Sabía que Batis iniciaba con los griegos. Varias veces
lo escuché decir que nadie ha podido superar la Poética aristotélica, lo que no deja de ser verdad.
Sin embargo, están en los últimos meses del ciclo y veo
que no han avanzado demasiado. Batis lee y los alumnos apenas lo miran. Cuando
lo hacen, lo ven como a un ser extraño, venido de otro mundo.
Después de una pausa, Huberto me mira. Lo saludo con
una seña.
En otra pausa aprovecho para hacer algunos
señalamientos a lo que plantea la lectura. Y entonces es de nuevo la clase de
Batis. Hablamos del texto, comentamos lo que nos parece. Huberto increpa a una
muchacha acerca de la estética griega. Luego sobre si le parecen atractivos
físicamente los dioses griegos; luego, deriva a los dioses mesoamericanos.
Batis comenta algunos pareceres y, lamentablemente para mí, la clase acaba
entonces.
Siempre en la clase de Batis aprendo algo, reflexiono
sobre algo. Una de las muchas cosas que aprendí con él es que el conocimiento
puede ser jovial. Más todavía: que puede ser una pasión.
Lo que sigue es muy breve. No platicamos mucho sobre lo
que pienso hacer en mi inevitable regreso a la ciudad. Conseguir un trabajo,
supongo; dar clases; retomar proyectos que he retrasado pero que considero
urgentes. Él, por su parte, me comenta que los muchachos nuevos no leen a
Platón, que saben muy poco. Culpamos a la Lingüística, a la indiferencia a las
letras. La verdad no sé mucho ya sobre cómo se encuentre la facultad. Algunas
impresiones recibidas en mis últimas visitas me deprimen, pero es solo
nostalgia, tal vez. Fueron de mis años más felices aquellos, pero tal vez sólo
estaba enamorado o drogado o las dos cosas. Después de todo, alguna vez creí al
paraíso en forma de una biblioteca.
Dejé sólo a Huberto en el salón para ir por la silla de
ruedas. Mi particular salazón —muy parecida a la que aquejaba a Pedrito en la
inmortal A toda máquina—provocó que
quien siempre lo recoge para llevarlo a su auto, no se presentase. Además, la
burocracia universitaria (la cual no puedo atribuir a arcano alguno) exige una
credencial para recoger una silla de ruedas.

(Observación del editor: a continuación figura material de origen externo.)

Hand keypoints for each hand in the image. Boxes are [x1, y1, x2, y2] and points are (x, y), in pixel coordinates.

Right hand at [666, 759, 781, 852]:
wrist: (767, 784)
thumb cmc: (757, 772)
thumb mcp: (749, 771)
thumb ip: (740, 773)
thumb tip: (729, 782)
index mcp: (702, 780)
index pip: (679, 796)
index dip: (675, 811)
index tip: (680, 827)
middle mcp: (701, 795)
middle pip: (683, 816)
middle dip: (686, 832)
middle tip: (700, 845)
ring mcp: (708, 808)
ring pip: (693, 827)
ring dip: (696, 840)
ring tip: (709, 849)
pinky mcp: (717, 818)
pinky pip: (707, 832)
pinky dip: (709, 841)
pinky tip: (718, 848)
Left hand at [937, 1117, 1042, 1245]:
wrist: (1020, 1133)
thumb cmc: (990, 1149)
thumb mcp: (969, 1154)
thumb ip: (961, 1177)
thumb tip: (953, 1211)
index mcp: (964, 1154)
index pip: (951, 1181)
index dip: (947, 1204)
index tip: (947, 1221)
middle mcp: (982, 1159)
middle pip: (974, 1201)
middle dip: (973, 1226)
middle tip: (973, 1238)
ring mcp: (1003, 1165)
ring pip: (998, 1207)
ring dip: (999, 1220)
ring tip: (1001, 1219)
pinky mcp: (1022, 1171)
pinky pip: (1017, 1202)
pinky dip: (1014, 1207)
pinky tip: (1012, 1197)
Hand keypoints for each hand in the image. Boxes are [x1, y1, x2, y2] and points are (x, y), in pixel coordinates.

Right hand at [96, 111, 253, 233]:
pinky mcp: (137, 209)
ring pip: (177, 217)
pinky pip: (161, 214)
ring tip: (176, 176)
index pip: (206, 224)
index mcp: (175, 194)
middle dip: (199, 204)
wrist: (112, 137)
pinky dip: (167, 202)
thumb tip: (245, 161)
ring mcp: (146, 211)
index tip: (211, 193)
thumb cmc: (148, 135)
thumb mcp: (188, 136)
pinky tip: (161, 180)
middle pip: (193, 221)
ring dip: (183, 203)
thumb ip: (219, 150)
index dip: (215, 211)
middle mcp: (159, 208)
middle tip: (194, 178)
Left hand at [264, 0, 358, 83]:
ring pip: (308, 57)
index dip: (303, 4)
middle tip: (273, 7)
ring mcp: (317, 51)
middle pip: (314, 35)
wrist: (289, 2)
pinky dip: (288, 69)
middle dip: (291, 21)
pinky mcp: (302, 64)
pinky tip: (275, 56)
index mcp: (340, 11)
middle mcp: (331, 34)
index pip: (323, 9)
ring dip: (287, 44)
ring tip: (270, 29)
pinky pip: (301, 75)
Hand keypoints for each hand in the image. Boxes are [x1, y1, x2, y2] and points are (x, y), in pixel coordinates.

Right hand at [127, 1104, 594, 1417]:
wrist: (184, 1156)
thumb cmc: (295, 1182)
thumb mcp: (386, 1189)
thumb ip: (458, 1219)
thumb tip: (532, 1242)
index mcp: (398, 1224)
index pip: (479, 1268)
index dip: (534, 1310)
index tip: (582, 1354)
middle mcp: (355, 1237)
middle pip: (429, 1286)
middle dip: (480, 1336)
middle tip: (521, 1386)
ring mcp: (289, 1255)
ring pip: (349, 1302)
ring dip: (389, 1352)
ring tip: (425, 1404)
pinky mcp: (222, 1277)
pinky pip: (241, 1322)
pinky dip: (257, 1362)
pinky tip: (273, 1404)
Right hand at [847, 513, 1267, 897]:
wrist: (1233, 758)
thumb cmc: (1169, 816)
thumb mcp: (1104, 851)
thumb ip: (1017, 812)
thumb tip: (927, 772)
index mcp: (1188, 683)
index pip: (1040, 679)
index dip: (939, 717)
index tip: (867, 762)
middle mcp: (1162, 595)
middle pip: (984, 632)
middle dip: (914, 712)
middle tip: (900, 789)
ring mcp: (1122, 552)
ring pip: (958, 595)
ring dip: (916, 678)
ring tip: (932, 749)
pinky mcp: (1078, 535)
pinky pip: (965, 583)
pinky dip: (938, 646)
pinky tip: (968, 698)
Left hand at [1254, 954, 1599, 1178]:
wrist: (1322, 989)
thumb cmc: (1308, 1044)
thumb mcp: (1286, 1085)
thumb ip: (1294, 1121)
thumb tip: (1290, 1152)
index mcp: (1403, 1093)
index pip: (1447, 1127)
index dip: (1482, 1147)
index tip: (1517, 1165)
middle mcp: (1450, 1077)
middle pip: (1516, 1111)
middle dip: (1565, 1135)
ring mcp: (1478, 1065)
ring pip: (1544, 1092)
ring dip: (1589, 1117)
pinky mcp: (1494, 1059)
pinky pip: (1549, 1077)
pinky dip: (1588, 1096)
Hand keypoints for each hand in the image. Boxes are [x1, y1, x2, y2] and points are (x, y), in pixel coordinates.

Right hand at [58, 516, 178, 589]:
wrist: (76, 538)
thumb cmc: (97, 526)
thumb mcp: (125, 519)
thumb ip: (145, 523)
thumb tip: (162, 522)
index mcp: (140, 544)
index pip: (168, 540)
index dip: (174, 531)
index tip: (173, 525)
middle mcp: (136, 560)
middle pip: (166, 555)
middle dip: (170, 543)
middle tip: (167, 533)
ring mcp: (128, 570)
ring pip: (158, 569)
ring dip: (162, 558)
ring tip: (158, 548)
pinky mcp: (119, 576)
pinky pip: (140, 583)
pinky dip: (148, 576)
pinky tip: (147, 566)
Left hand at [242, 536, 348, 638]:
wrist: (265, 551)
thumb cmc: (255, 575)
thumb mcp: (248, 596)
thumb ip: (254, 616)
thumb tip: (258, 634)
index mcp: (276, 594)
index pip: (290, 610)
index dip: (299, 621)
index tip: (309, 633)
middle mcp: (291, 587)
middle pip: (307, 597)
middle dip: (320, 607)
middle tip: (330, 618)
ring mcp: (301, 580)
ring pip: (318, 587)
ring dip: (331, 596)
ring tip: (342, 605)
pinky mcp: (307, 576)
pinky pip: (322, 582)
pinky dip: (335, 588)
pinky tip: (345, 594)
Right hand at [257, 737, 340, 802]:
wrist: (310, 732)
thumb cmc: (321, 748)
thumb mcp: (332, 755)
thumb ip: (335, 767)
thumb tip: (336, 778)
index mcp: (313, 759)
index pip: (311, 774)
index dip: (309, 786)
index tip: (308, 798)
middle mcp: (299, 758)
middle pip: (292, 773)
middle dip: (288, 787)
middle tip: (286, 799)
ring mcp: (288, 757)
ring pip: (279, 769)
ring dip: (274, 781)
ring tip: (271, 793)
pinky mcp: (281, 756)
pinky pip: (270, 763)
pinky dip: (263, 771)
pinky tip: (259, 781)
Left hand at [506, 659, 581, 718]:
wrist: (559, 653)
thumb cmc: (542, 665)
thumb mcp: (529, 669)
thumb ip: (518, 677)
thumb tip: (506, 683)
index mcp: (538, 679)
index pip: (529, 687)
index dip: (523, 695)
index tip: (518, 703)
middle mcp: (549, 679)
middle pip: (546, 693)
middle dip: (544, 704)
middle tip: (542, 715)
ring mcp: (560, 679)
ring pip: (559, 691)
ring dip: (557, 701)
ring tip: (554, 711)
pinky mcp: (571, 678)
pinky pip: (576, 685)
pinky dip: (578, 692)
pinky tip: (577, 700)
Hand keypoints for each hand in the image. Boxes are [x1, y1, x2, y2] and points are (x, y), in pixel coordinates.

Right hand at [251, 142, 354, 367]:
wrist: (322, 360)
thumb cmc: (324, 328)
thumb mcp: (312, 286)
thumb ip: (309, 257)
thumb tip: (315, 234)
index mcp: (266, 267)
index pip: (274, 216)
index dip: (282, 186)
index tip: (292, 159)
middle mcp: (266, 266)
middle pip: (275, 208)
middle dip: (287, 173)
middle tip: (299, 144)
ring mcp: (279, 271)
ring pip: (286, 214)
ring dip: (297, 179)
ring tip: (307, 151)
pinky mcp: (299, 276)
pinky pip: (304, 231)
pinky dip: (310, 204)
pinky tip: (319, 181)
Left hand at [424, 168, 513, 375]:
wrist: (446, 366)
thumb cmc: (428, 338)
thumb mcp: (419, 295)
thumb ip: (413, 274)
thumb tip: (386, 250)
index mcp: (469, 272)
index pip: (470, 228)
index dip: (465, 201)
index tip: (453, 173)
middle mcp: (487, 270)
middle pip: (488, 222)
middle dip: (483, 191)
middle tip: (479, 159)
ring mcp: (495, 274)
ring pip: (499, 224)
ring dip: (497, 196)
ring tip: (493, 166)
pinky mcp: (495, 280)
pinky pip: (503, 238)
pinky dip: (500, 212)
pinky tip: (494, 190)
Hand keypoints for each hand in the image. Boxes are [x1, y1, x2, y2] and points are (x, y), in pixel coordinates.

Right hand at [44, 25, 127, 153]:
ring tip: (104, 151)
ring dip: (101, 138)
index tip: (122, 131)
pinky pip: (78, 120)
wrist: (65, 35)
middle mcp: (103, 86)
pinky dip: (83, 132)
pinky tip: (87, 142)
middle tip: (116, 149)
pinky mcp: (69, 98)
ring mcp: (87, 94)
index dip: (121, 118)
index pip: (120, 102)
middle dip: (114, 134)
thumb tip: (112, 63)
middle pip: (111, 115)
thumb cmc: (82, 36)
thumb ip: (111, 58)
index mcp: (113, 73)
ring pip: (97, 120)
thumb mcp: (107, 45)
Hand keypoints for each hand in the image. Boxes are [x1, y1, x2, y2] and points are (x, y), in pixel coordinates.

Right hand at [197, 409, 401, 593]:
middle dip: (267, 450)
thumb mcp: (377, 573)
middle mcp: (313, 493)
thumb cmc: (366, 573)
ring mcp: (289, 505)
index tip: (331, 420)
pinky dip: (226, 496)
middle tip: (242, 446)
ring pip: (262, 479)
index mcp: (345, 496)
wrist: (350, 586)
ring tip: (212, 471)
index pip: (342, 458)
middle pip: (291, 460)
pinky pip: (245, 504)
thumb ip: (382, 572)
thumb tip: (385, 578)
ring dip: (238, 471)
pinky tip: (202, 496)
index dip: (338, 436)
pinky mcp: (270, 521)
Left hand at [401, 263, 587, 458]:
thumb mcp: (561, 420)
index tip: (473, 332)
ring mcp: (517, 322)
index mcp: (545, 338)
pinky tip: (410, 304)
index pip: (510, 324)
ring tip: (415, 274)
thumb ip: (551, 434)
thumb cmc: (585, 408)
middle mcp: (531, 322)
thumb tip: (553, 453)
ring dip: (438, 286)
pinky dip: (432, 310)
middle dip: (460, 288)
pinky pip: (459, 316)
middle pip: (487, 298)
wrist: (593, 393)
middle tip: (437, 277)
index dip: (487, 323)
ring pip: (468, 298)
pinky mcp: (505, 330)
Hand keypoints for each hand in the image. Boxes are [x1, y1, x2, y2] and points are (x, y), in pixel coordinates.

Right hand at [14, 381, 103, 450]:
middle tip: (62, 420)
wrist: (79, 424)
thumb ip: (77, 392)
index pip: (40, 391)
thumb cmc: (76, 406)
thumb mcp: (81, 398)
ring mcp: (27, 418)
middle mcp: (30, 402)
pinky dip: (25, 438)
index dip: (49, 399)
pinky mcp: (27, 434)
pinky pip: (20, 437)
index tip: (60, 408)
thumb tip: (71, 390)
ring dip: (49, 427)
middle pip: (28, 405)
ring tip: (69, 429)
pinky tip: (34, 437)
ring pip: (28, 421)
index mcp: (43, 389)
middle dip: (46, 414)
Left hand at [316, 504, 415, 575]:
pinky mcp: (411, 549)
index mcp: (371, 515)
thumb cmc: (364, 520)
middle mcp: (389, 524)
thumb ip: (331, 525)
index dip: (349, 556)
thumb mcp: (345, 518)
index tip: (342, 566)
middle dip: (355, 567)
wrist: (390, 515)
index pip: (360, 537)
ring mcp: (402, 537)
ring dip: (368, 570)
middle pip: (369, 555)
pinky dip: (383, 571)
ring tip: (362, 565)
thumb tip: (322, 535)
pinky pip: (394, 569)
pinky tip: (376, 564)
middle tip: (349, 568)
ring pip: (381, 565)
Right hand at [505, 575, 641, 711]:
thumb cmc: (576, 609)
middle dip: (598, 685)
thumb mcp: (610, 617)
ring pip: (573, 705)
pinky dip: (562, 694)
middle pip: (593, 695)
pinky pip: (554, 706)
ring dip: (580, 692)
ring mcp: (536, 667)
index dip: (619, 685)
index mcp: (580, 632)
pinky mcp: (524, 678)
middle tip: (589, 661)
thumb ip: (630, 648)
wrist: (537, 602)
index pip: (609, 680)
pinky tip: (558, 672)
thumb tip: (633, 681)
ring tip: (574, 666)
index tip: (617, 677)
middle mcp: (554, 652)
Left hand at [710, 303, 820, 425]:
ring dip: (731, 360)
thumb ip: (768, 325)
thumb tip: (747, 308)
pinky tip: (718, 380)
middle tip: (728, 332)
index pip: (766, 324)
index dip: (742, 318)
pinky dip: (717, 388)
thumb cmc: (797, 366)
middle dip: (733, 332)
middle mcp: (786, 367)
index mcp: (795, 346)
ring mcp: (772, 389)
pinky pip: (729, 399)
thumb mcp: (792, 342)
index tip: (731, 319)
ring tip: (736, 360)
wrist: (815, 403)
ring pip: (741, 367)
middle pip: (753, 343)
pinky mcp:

Al regresar, el salón está vacío salvo por su
portafolios. Pienso entonces en secuestradores, en combustiones espontáneas, en
el hombre que fue jueves (aunque es lunes) y demás. Casi veinte minutos
después, aparece Huberto.
Regresa del baño —a unos 60 metros, de ida y vuelta.
Mientras lo llevo a su auto me cuenta que los alumnos de cursos anteriores en
la evaluación al personal académico lo califican de "momia viviente".
Mientras lo veo alejarse en su auto, me pregunto qué
pasará en estos estudiantes que no comprenden que a la clase de Huberto Batis
hay que ir con distintas expectativas que a las demás. Si lo que quieres es un
plan pedagógico encaminado a la consecución de determinadas competencias
(cháchara muy del gusto de los pedagogos), saldrás mal parado. Aunque de un
tipo aparentemente tradicional, su clase entra en calor cuando empieza el
diálogo. Basta un poco de interés, mostrar dudas, señalamientos o divergencias
para que de ahí parta todo. Sin eso, lo que sucederá es lo que ya relaté
anteriormente: Batis leyendo y es todo.
Si conocieran a Batis, sabrían que ese hombre que
califican de momia puede enseñarles algo más valioso que todas las evoluciones
de una palabra latina: a jugar con la literatura porque es demasiado valiosa
para dejársela a los que la analizan como en mesa de operaciones. Para los
taxidermistas, Batis es un brujo que regresa la vida a esas palabras.
No necesitas estar de acuerdo con todo lo que dice.
Personalmente no concuerdo con muchos de sus juicios respecto a Jorge Cuesta u
Octavio Paz, por decir algo. No confío en juicios estéticos basados en la
biografía. Sin embargo, Batis enseña algo más: que los escritores son seres
humanos. Y que su vida determina sus obras. Que la literatura es algo vivo. Y que es posible
vivir en las palabras.
Huberto las ha vivido durante todo este tiempo.